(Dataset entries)
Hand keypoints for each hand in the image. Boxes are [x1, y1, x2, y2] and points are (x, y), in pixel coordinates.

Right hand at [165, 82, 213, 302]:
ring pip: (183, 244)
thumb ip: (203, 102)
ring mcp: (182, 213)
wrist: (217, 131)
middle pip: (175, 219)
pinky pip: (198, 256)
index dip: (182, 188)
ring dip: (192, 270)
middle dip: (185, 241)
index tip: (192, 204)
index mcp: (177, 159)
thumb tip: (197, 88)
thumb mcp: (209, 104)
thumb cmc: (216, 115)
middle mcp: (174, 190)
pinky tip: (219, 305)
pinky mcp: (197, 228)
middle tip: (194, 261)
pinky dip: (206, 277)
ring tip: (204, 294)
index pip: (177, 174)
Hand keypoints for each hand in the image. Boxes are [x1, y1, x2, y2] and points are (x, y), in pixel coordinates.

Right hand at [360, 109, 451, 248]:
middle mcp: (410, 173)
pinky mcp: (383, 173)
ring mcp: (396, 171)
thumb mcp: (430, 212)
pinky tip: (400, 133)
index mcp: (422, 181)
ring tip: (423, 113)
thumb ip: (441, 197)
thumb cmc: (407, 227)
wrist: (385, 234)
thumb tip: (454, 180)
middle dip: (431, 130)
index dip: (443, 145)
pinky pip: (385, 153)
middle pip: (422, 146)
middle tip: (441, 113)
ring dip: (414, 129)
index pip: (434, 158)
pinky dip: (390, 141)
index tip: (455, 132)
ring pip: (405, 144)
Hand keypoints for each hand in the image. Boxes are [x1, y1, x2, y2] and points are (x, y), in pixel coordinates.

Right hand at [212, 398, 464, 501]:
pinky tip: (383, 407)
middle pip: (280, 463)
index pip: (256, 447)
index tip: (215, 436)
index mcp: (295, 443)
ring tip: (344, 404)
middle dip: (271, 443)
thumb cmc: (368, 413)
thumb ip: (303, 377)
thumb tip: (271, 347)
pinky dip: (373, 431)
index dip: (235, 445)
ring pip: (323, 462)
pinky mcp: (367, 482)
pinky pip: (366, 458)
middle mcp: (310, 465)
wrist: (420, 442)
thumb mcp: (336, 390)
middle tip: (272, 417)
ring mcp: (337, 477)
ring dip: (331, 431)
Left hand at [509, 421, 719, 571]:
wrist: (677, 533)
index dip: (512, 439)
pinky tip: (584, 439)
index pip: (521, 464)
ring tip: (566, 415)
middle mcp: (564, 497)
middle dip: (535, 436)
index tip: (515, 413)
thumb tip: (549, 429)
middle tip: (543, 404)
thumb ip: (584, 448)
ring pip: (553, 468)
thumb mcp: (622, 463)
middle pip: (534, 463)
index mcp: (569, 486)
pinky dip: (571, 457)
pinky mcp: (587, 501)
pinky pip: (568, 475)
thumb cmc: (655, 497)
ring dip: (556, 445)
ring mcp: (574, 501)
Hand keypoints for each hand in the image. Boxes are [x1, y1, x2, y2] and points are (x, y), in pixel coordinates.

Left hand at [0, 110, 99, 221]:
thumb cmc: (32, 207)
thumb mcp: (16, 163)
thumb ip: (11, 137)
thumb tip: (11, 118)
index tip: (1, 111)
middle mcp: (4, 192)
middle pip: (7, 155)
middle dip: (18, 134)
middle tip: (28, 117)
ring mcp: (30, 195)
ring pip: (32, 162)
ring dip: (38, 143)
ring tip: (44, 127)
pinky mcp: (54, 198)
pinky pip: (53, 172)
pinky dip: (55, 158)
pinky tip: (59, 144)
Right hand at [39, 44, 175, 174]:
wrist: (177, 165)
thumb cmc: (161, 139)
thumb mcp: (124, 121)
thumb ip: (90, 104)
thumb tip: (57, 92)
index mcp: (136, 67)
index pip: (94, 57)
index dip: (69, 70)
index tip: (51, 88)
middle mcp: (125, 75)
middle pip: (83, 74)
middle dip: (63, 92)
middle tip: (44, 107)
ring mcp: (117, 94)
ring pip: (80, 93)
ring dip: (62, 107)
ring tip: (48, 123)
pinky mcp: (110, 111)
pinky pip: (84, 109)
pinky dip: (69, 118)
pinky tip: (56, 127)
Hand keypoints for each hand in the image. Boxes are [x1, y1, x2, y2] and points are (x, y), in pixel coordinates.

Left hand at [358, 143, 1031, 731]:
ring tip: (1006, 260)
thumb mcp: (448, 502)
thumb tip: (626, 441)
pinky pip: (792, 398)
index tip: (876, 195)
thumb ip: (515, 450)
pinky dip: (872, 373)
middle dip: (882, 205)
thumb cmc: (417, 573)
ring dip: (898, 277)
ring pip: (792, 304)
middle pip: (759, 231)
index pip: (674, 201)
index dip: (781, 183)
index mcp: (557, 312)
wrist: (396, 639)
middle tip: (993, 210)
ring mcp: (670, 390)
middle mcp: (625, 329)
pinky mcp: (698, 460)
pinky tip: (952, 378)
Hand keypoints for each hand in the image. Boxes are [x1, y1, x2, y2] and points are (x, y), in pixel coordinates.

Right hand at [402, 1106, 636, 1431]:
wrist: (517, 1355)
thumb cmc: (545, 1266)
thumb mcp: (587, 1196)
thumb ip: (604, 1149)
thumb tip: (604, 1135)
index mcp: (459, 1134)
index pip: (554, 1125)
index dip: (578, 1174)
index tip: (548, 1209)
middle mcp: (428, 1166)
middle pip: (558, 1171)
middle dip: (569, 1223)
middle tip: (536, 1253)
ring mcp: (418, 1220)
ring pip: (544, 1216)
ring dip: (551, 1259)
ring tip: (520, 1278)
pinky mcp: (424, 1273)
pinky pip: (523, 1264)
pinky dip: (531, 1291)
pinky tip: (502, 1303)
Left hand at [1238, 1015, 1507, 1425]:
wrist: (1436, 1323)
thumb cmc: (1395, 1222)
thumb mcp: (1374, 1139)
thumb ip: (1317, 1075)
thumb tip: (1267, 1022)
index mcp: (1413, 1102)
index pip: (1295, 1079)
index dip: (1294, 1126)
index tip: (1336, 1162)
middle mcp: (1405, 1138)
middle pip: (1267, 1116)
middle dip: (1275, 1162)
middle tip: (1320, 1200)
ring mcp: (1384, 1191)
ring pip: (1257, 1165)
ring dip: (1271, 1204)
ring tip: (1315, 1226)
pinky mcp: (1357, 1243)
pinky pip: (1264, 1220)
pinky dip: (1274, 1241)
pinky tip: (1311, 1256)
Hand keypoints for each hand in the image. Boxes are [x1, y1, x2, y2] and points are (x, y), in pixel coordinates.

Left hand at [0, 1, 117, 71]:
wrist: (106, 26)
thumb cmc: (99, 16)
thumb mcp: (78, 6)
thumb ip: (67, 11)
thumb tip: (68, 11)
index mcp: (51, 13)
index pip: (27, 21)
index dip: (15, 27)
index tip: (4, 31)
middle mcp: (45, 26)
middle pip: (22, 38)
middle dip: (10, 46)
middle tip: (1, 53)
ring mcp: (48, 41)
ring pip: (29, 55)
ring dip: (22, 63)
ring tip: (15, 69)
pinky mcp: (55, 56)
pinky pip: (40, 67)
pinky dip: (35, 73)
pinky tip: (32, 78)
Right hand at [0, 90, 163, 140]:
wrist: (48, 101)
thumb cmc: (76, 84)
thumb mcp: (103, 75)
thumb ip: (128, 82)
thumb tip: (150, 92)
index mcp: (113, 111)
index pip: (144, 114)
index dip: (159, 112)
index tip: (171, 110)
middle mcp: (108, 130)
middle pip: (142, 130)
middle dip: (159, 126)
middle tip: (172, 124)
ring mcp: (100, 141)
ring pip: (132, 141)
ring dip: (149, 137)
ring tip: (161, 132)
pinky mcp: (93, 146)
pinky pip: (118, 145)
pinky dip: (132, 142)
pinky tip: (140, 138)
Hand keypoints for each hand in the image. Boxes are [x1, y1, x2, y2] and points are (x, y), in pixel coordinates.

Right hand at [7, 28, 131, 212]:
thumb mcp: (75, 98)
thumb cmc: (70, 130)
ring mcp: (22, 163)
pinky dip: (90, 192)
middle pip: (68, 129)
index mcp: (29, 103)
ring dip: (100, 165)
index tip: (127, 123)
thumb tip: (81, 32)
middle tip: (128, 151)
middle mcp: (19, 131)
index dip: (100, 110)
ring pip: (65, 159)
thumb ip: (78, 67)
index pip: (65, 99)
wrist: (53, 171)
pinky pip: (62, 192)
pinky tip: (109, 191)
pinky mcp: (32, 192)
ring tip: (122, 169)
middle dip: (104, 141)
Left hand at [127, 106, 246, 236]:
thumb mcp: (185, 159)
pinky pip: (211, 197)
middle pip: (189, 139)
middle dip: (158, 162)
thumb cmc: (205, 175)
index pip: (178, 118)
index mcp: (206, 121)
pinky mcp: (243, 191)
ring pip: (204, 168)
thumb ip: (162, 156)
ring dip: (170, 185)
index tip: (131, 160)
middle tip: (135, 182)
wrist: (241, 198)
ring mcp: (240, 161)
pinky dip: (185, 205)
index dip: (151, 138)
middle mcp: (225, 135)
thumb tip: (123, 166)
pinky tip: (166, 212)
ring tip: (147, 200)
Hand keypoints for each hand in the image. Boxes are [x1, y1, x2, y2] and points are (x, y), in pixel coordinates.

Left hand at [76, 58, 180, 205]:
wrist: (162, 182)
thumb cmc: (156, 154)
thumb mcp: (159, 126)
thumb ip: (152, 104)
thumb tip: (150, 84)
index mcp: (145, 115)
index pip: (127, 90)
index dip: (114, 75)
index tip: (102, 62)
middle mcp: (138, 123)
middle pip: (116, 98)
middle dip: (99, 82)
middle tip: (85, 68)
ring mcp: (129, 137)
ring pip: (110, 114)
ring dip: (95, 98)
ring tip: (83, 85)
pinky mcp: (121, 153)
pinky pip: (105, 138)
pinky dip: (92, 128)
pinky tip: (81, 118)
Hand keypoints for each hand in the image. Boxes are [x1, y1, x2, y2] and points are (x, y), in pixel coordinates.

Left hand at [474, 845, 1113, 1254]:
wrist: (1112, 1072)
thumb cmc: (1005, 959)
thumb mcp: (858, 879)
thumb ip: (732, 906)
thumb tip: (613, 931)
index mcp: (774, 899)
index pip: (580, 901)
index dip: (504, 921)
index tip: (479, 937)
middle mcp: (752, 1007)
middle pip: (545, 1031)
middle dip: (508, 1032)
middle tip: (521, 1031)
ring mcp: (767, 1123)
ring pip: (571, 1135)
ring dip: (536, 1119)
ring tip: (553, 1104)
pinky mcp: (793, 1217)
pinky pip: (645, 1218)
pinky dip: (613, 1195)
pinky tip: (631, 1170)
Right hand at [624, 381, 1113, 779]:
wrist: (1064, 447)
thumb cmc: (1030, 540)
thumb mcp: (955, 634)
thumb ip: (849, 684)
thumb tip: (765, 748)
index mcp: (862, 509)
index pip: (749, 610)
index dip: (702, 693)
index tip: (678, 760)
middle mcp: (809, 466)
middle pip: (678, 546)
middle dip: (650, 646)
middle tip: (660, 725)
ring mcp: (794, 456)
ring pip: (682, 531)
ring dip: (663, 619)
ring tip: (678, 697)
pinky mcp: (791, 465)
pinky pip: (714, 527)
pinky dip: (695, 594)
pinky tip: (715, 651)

▸ **WHAT TO WORK ON**:
Within the data above, how many lines contain "Left"? Respond with the tally alone.

▸ **RESULT OF THE TASK**:
8